My first thought was to blame this damn Long Island Railroad, with it's infamous gap problems. Although I hadn't seen Grace Ann since right after high school (somehow, she never made it to any of the reunions), I always remembered how tiny and petite she was (she even won "class body"). I was saddened to think that a beautiful woman was lost to the claws of the LIRR because of her miniscule stature. But what really gave me the creeps was that I had woken up that morning at 4:30am, and couldn't go back to sleep. Since I'm within walking distance of the train, I kept hearing it's slow and steady chug-a-chug as it came in from the towns just east and west of us. It would be picking up the early birds in my own town who either wanted to get to Manhattan early enough to deal with the lines at Starbucks, or to drop off the night owls who spent a weekend in the city. Twice, I heard the honking of the express train, warning all passengers still waiting on the platform to stand back and keep clear of the tracks. But for some reason, a vision of someone nameless and faceless kept creeping into my head. My daughter had shared a horror story with me a few months ago about a passenger who met an untimely demise after being hit by a train at another station, and I couldn't stop thinking about this person and how scared they must have been when they realized that they weren't going to make it. I actually had to say a prayer to get this vision out of my head so I could go back to sleep. When I read the devastating email, I couldn't help but think how ironic my thoughts were.

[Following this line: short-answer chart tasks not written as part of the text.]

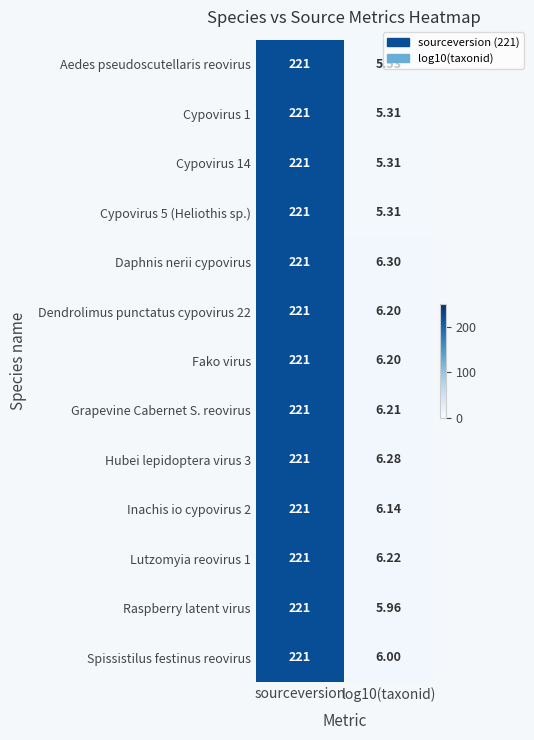

Which series has the largest total across all categories?

Daphnis nerii cypovirus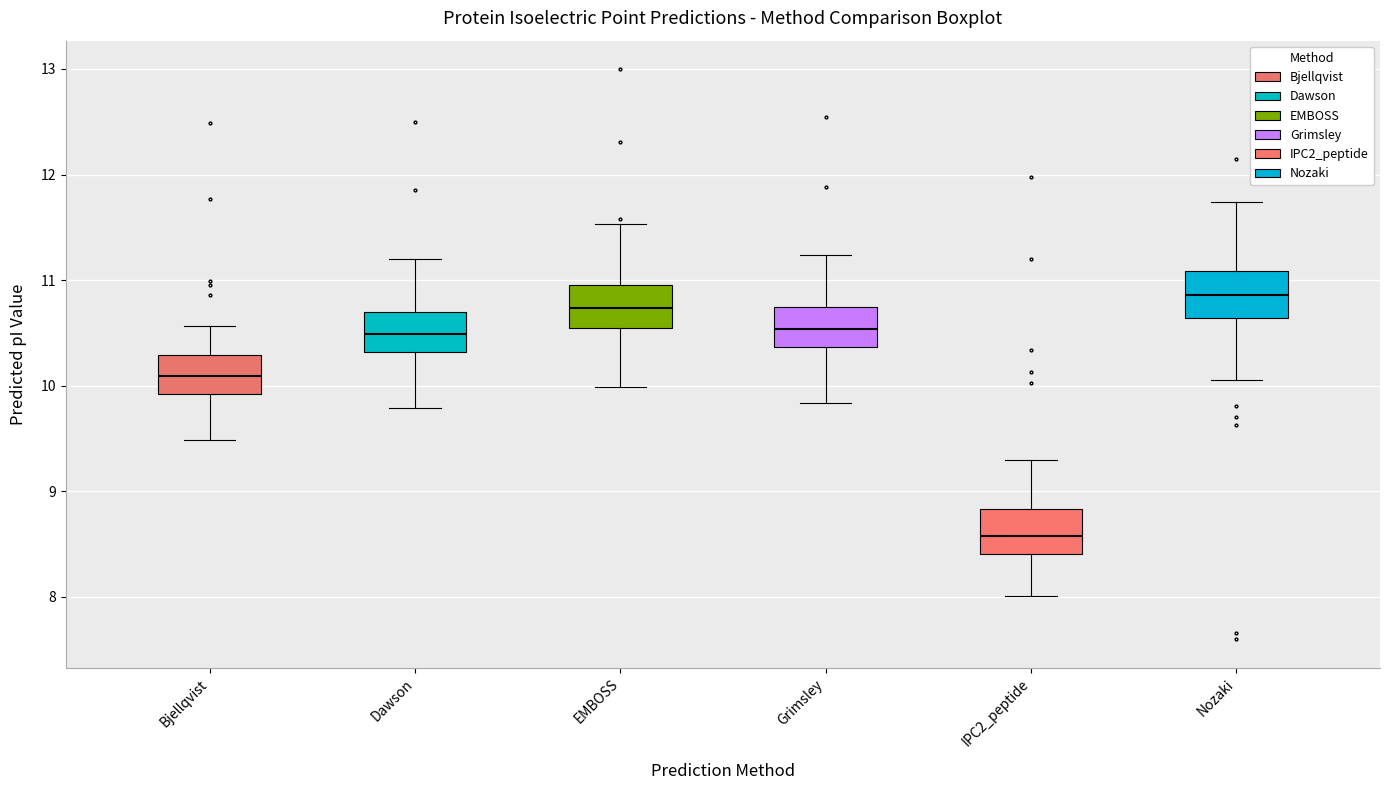

Reading left to right, read every box against the y-axis: the position of its median line, the range the box covers, and the ends of its whiskers. The values are not printed on the chart, so give them approximately, as read against the axis.

Bjellqvist: median 10.1, box 9.9 to 10.3, whiskers 9.5 to 10.6
Dawson: median 10.5, box 10.3 to 10.7, whiskers 9.8 to 11.2
EMBOSS: median 10.7, box 10.6 to 11.0, whiskers 10.0 to 11.5
Grimsley: median 10.5, box 10.4 to 10.7, whiskers 9.8 to 11.2
IPC2_peptide: median 8.6, box 8.4 to 8.8, whiskers 8.0 to 9.3
Nozaki: median 10.9, box 10.6 to 11.1, whiskers 10.1 to 11.7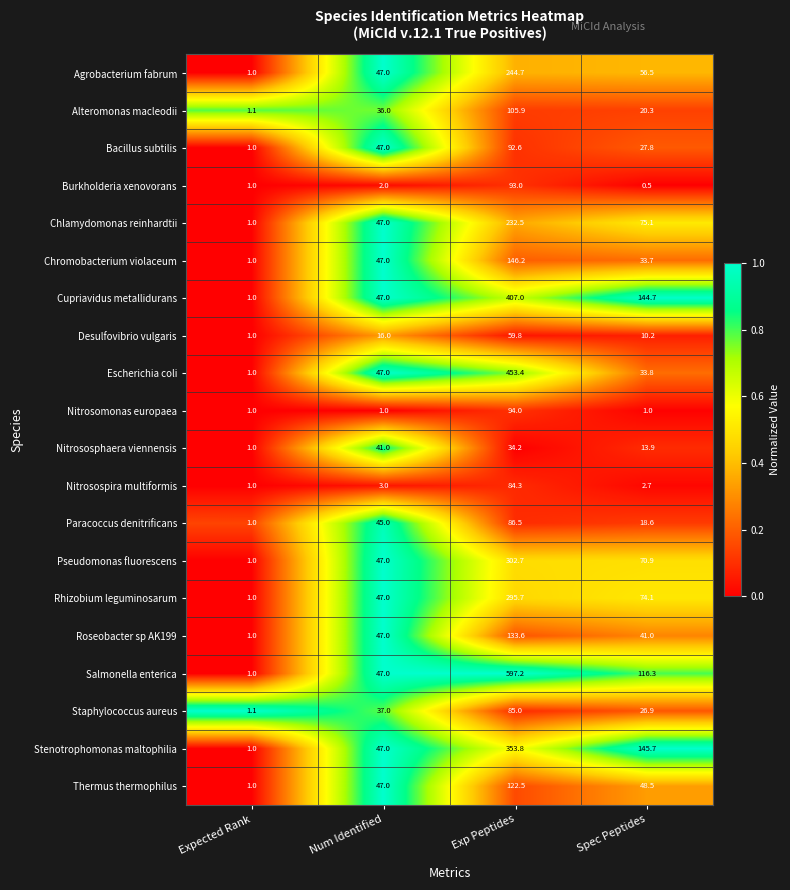

At which category does the chart reach its minimum across all series?

Spec Peptides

I decided to look up the local newspaper online and see if anything was in the obituaries. While I didn't find any information there, what I did find after doing a quick search was disheartening: "Woman Killed by LIRR Train in Apparent Suicide."

...Suicide?? No, it couldn't be. People like Grace Ann don't commit suicide. She was one of the most popular girls in high school: a beautiful girl who was captain of the cheerleading team, a bright student, a smile always on her face. She married her high school sweetheart, and they had two teenage boys. There was just no way it could be a suicide. She wouldn't do that to her family; not to her husband, her kids, even her parents, who I heard are still alive. I don't understand. Dear God, I just don't understand.

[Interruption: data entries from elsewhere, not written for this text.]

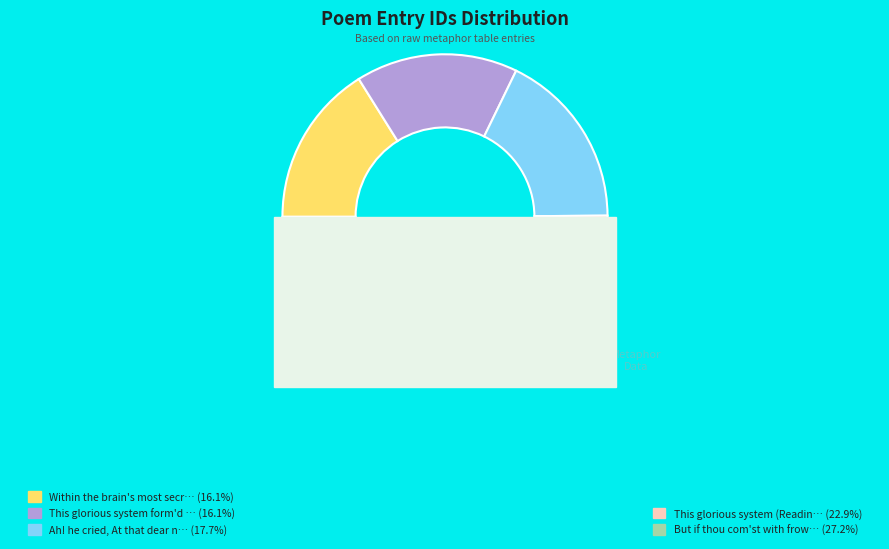

Does Within the brain's most secret cells represent more than half of the total?

No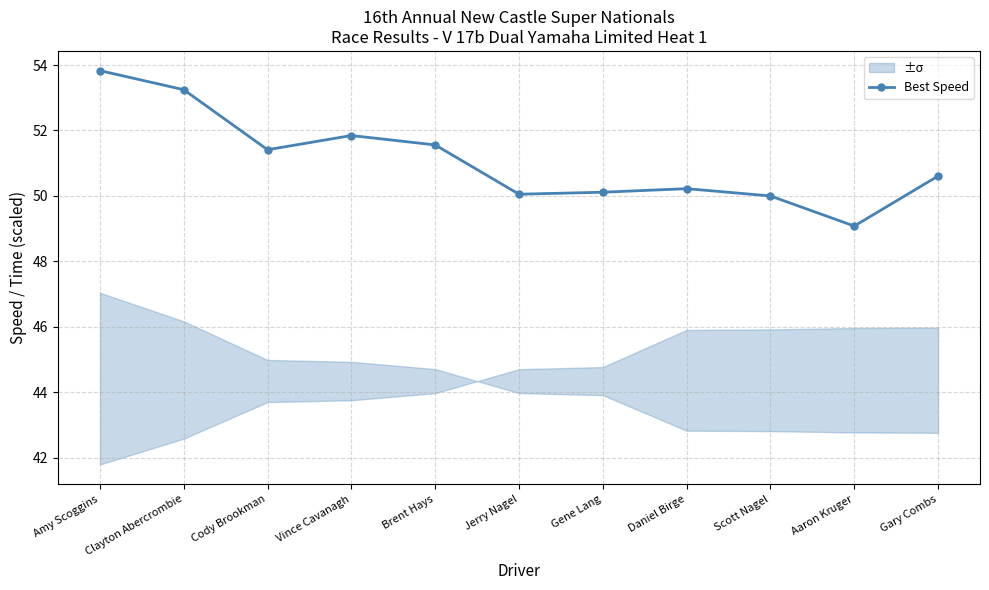

Rank the categories by value from lowest to highest.

Aaron Kruger, Scott Nagel, Jerry Nagel, Gene Lang, Daniel Birge, Gary Combs, Cody Brookman, Brent Hays, Vince Cavanagh, Clayton Abercrombie, Amy Scoggins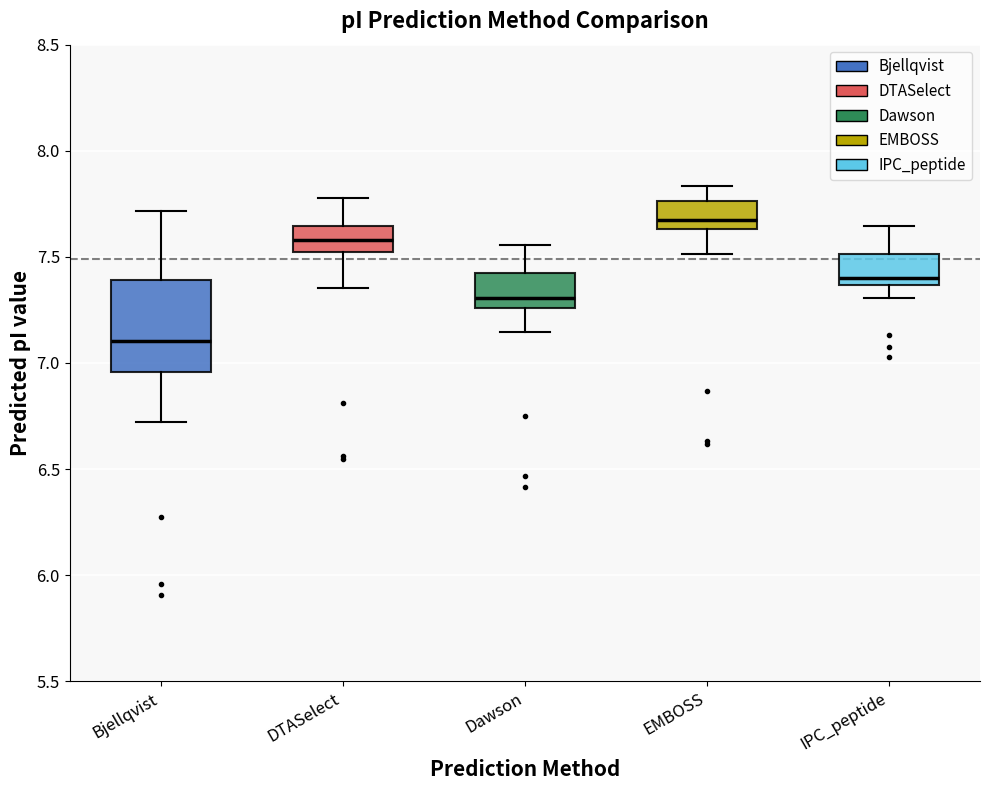

Reading left to right, read every box against the y-axis: the position of its median line, the range the box covers, and the ends of its whiskers. The values are not printed on the chart, so give them approximately, as read against the axis.

Bjellqvist: median 7.10, box 6.95 to 7.40, whiskers 6.70 to 7.70
DTASelect: median 7.60, box 7.50 to 7.65, whiskers 7.35 to 7.80
Dawson: median 7.30, box 7.25 to 7.40, whiskers 7.15 to 7.55
EMBOSS: median 7.65 (just above the box's lower edge), box 7.65 to 7.75, whiskers 7.50 to 7.85
IPC_peptide: median 7.40, box 7.35 to 7.50, whiskers 7.30 to 7.65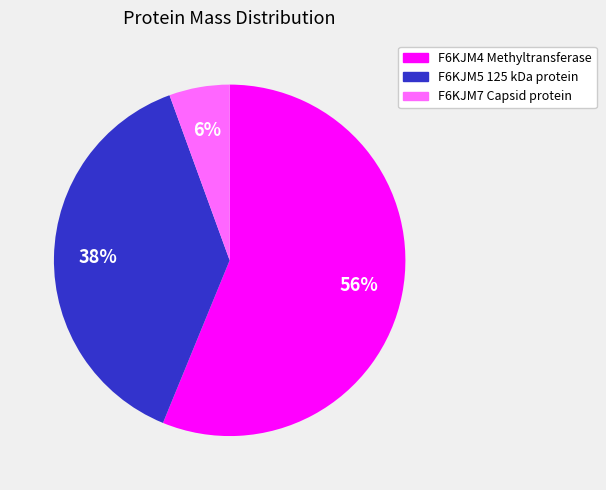

Combined, do F6KJM5 125 kDa protein and F6KJM7 Capsid protein account for over 50%?

No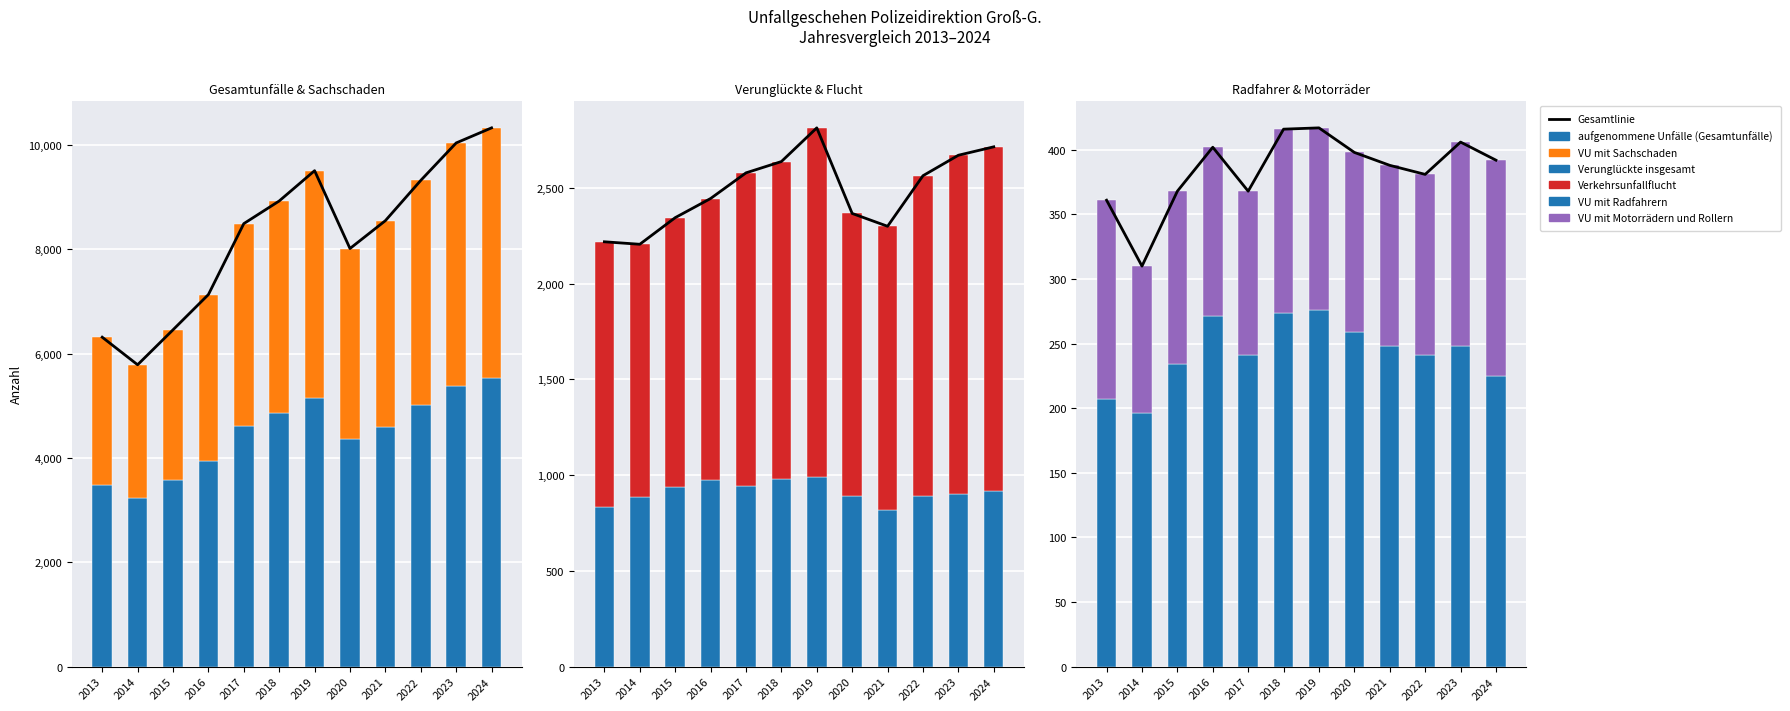

Which series has the largest total across all categories?

aufgenommene Unfälle (Gesamtunfälle)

When someone is crying out for help and feels like dying, sometimes they go a gentler route and take a handful of pills with some strong alcohol. Or they'll slit their wrists and lay in a warm bath tub. Or they might sit in their running car inside the garage so they'll go peacefully and easily (and unknowingly). In all these instances, there is always the thought that someone might find them and actually have the time to save them, and quite possibly, that was the outcome they were hoping for in the first place. But when one throws themselves in front of a speeding train, they are absolutely sure and certain of what they want their outcome to be...and it's the final ending of death.

Although I search for answers, there are none. I can not begin to imagine the pain that she must have been in to take her life in such a violent, disfiguring, permanent way. The "what if's" swim around in my head, only to be sucked into the whirlpool of helplessness. If I feel this badly after not having seen her in so many years, what must her family be going through? And those children...being a teenager is so hard emotionally as it is. Are they feeling guilt? Are they accepting all of this? Or are they just as shocked as the rest of us? Could someone have helped her? Was her depression obvious? And the most disturbing thought of all...Dear Lord...where is she now? The questions are unending, and none of them have definitive answers. But the one that haunts me unendingly is only short and sad: Why?

Annie introduced me to this wonderful video several weeks ago on her blog. I only wish Grace Ann had seen it before she took her own life. It's just a reminder that no matter what, all is not hopeless. You always need to keep the faith...and you always need to know you're not alone. God bless her family. And God, in your mercy...please bless Grace Ann.